***** Page text

March 2, 2015 — 11:17 PM

At the heart of this discussion is a problem that has bedeviled the fiduciary movement for years. The fiduciary standard is actually a fairly simple and straightforward set of principles that were established centuries ago and have been refined through interpretation by the courts over the years. However, a host of truly well-meaning fiduciary advocates have insisted on trying to annex a wagon-load of so-called “best practices” and other concepts to the standard, itself. The poor standard cannot bear the weight. The conversation about the fiduciary standard has now become so mixed up with concepts of stewardship, leadership, brain chemistry and volumes full of rules related to so-called best practices created by individuals who, frankly, have no mandate to create those rules, that we have no hope of getting the simple, uniform fiduciary standard established for the advisory community. I think it is great if Don Trone and the other good soldiers who have fought so hard to improve the quality of advice in this country want to teach their version of best-practices. But if we are to have a chance of seeing a meaningful uniform fiduciary standard established in our life time, we need to separate the simple, basic fiduciary standard from the so-called best practices and the other baggage that has been loaded on to it. The burning principles of the basic fiduciary standard stood the test of time for centuries without books full of best-practices to support it. We all should get on board and support a simple, understandable fiduciary standard—like the one that has been in place for RIAs for decades—and stop complicating the matter. Let’s give Congress, the DOL and the SEC a crystal clear target to shoot for—one that delivers the fundamental and unassailable message that client interests shall always come first.

**********
***** Source information

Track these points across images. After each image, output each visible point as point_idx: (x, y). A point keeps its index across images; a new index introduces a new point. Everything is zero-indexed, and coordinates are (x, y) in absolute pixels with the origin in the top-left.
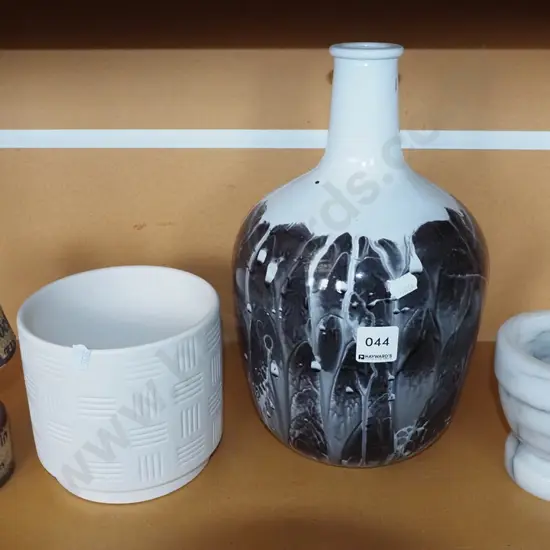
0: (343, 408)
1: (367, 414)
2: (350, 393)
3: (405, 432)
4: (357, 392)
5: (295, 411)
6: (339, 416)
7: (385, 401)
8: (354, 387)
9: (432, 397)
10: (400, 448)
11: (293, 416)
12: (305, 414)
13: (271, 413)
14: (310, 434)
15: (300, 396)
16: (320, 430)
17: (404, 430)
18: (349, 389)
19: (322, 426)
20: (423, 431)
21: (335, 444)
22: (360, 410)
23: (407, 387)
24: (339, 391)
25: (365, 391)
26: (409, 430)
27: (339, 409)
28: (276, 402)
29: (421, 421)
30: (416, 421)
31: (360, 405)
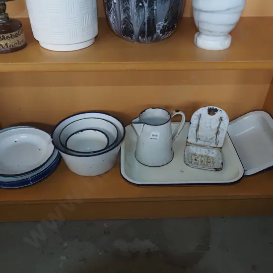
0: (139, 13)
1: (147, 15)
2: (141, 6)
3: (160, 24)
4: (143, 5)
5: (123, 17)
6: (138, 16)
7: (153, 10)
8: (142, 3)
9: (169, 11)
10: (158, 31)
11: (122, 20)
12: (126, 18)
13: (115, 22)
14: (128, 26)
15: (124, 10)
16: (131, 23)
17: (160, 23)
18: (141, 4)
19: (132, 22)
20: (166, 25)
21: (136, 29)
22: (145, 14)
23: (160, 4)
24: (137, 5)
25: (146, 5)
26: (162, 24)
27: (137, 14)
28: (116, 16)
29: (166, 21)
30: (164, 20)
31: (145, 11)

**********
***** Source information

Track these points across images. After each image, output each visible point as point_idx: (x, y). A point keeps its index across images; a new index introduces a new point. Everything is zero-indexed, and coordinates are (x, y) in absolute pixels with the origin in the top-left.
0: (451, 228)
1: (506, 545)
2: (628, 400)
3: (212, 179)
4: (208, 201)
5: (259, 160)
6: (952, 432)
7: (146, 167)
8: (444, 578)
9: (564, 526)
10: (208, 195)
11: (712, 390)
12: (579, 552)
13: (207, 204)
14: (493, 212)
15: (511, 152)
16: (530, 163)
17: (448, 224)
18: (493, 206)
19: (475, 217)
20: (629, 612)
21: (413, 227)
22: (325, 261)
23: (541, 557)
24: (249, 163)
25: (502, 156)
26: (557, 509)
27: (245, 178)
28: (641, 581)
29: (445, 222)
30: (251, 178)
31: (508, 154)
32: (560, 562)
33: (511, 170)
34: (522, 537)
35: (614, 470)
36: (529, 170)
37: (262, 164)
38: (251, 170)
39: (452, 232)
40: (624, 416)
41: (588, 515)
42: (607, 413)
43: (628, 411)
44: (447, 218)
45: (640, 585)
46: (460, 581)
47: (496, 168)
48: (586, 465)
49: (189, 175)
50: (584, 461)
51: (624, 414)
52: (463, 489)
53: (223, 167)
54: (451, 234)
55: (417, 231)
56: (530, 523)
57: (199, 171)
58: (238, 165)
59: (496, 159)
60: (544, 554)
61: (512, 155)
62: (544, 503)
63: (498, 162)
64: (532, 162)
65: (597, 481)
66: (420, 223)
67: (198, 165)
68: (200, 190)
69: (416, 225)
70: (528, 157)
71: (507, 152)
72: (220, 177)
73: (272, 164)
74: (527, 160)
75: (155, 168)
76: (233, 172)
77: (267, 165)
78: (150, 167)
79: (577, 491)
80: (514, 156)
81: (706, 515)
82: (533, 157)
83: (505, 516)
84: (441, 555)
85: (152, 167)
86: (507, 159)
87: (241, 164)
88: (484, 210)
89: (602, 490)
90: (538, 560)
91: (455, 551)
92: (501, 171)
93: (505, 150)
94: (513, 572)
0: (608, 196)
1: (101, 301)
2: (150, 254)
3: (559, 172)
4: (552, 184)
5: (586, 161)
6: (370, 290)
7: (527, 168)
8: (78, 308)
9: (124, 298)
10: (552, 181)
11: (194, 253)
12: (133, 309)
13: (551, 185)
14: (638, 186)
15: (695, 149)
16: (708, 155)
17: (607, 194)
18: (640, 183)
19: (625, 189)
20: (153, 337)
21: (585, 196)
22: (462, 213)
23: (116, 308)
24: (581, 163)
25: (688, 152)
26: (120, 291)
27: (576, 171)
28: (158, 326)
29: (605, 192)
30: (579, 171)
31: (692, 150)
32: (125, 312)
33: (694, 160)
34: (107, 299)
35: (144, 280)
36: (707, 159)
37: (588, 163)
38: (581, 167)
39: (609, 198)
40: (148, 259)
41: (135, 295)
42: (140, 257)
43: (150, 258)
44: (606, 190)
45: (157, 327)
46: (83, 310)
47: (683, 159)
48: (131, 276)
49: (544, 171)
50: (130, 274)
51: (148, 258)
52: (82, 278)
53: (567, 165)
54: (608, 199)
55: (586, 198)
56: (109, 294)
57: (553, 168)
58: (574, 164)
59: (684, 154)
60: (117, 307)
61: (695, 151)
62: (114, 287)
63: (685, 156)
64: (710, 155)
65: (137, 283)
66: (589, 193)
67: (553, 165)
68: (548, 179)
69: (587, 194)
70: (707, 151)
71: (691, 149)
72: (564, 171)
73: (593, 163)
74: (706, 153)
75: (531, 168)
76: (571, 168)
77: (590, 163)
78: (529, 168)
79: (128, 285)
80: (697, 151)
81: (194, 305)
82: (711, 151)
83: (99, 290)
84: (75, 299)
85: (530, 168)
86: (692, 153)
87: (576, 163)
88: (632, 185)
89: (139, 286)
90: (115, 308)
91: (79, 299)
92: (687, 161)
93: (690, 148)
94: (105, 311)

**********

◆ Exercises:
[1] Based on the fiduciary standard comment, do these statements agree with it? Answer yes or no for each, and quote the words that decide it. (a) The fiduciary standard's principles were set up centuries ago. (b) The writer wants best practices built into the standard itself. (c) A simple standard has been in place for RIAs for decades.
[2] List every body that the fiduciary standard comment says should be given a crystal clear target.
[3] Translate this sentence from the fiduciary standard comment into Spanish: "The burning principles of the basic fiduciary standard stood the test of time for centuries without books full of best-practices to support it."

◆ Solved problems:
[1]
(a) Yes: "were established centuries ago"
(b) No: "we need to separate the simple, basic fiduciary standard from the so-called best practices"
(c) Yes: "like the one that has been in place for RIAs for decades"

[2] Congress, the DOL, the SEC

[3] Los principios ardientes del estándar fiduciario básico resistieron la prueba del tiempo durante siglos sin libros llenos de mejores prácticas que lo respaldaran.